La France a rapatrié mardi matin dix femmes et 25 enfants détenus dans les camps de prisonniers jihadistes au nord-est de la Syrie. Parmi eux, Lisa et Sarah, deux sœurs orphelines auxquelles franceinfo avait consacré plusieurs reportages.
Article rédigé par Mathilde Lemaire
Radio France
Publié
Temps de lecture : 2 min
Lisa et Sarah, deux sœurs emmenées en Syrie par leur mère alors qu'elles avaient sept et neuf ans. Désormais orphelines, elles ont été abandonnées dans les camps kurdes pendant plus de quatre ans. (RADIOFRANCE)

Lisa et Sarah avaient 7 et 9 ans quand leur mère a quitté l'ouest de la France pour les emmener avec leurs deux frères en Syrie. Une enfance sous le califat, les bombes et la chute du groupe État islamique à Baghouz où elles ont perdu leur mère et leurs deux frères et où Lisa a été sérieusement blessée aux jambes et aux bras. Des blessures dont elle souffre encore aujourd'hui.

>> Si ça avait été entre nos mains, jamais on ne serait venues ici", expliquait Lisa en avril dernier à franceinfo.

Elles ont ensuite passé quatre ans seules, dans des camps kurdes, ballotées de tente en tente, deux orphelines rêvant du pays où elles ont vu le jour et où elles ont grandi en partie : la France. Nées de parents marocains,  sans demande de nationalité française formellement formulées pour elles, Paris jugeait qu'il y avait un blocage administratif et ne les rapatriait pas. 

"Un immense soulagement et en même temps, une colère" 
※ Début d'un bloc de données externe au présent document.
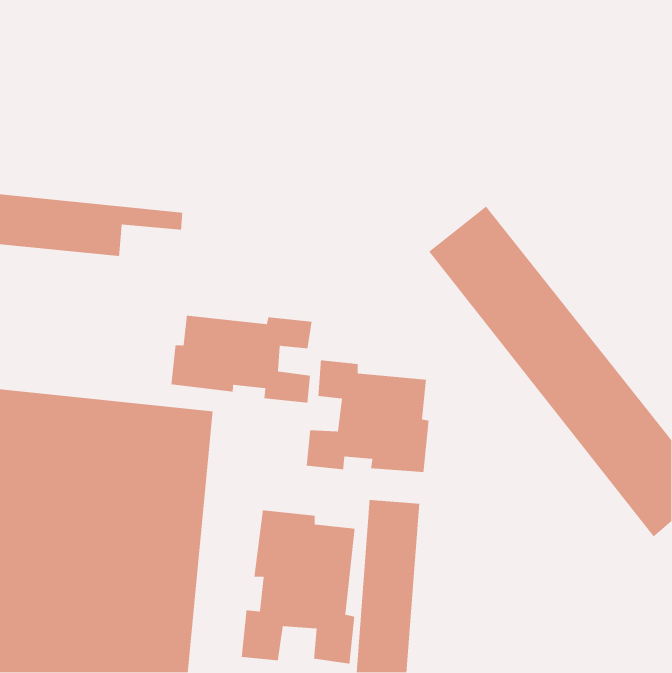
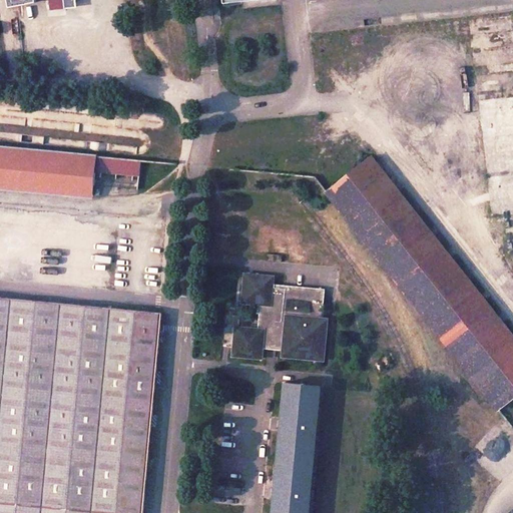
building: [171,315,313,403] -> none
building: [241,509,356,664] -> none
Désespérées, elles avaient lancé un appel en mai, comme une bouteille à la mer. Leur avocate avait saisi le tribunal administratif. Cela a fini par payer. Lisa et Sarah ont atterri mardi 4 juillet à Paris avec dix femmes de 23 à 40 ans et 23 autres enfants détenus dans les camps de prisonniers jihadistes au nord-est de la Syrie. Il s'agit de la quatrième opération de rapatriement menée depuis un an par la France. 

>> TEMOIGNAGES. "Aidez-nous à retourner dans notre pays d'enfance" : l'appel de deux sœurs orphelines détenues dans le camp de Roj en Syrie

"Après quatre ans et demi de combat, j’ai des sentiments assez contradictoires qui me traversent, confie Maître Marie Dosé. D’abord un immense soulagement et en même temps, une colère parce que, pendant ces quatre ans et demi, on les a laissées dépérir. C’est un immense gâchis. La blessure physique de Lisa aura énormément de mal à guérir alors qu’elle aurait probablement été déjà guérie si elle avait pu être prise en charge à temps. On a ajouté du traumatisme à du traumatisme. Pourquoi ?", se demande encore l’avocate.

"Ces gamines sont victimes de leurs parents et d’un pays qui n’a pas su les protéger. Je suis vraiment rassurée de les savoir en sécurité aujourd’hui mais je suis aussi infiniment triste."

Me Marie Dosé, l’avocate de Lisa et Sarah

à franceinfo

Parmi les 25 mineurs rapatriés, une adolescente de 17 ans, faisant l'objet d'un mandat de recherche, a été placée en garde à vue. Les autres sont pris en charge dans le cadre de procédure d'assistance éducative sous la responsabilité du parquet de Versailles. Ce sera le cas de Lisa et Sarah, aujourd’hui âgées de 14 et 16 ans. 

Il ne reste à ce jour en Syrie plus qu'un seul orphelin français, un garçon d'origine tchétchène qui avait été emmené, enlevé, par son père tué là-bas. L'adolescent est dans un centre de rééducation kurde. Sa mère, en France, espère toujours son retour.